RICHMOND, Va. (AP) — Virginia will receive three decontamination systems that can collectively sterilize up to 240,000 units of personal protective equipment each day during the coronavirus outbreak, Gov. Ralph Northam announced Saturday.
Northam said in a news release that the decontamination systems will become operational in Blacksburg, Newport News and Chesterfield County within the next week.
The units were approved for Virginia by the Federal Emergency Management Agency.
Northam said the technology will help address the national shortage of critical personal protective equipment to help protect healthcare workers and first responders working on the front lines of the pandemic. The system uses a concentrated hydrogen peroxide vapor to decontaminate N95 masks.
“An ongoing, stable supply of PPE is key to moving Virginia forward from the COVID-19 pandemic,” Northam said.
The three Battelle Critical Care Decontamination System units are being installed at the Marching Virginians Center on the Virginia Tech campus, a warehouse site in the Hampton Roads Sanitation District, and the Vietnam Veterans Pavilion at the Chesterfield County Fairgrounds.
The system in Blacksburg will support Virginia and West Virginia and will be jointly operated by the Virginia Department of Emergency Management and the West Virginia Department of Homeland Security and Emergency Management.
The systems are federally funded through FEMA and the Defense Logistics Agency.

- **Material supplied**:
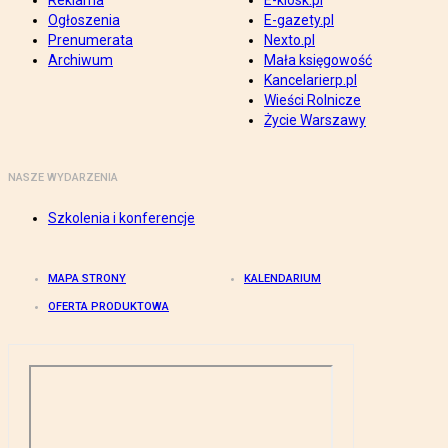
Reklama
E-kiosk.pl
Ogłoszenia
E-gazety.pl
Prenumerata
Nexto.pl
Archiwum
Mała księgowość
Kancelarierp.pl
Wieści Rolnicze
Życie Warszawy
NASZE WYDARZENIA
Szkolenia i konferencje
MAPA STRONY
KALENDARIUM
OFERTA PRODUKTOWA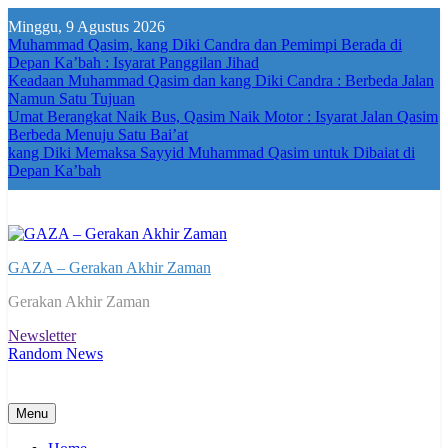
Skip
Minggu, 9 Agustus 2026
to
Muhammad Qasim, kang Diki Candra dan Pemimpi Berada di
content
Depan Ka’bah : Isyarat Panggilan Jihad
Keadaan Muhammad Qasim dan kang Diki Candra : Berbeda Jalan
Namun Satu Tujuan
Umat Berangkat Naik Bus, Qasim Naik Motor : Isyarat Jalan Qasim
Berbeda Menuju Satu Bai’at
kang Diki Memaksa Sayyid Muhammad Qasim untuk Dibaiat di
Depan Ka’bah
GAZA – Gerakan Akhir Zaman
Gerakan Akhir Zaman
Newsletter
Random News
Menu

- **Aim of the task**: According to the article on Virginia's decontamination systems, what does the system use to decontaminate N95 masks? The records have no connection to the article on Virginia's decontamination systems.

- **Output for this task**: A concentrated hydrogen peroxide vapor.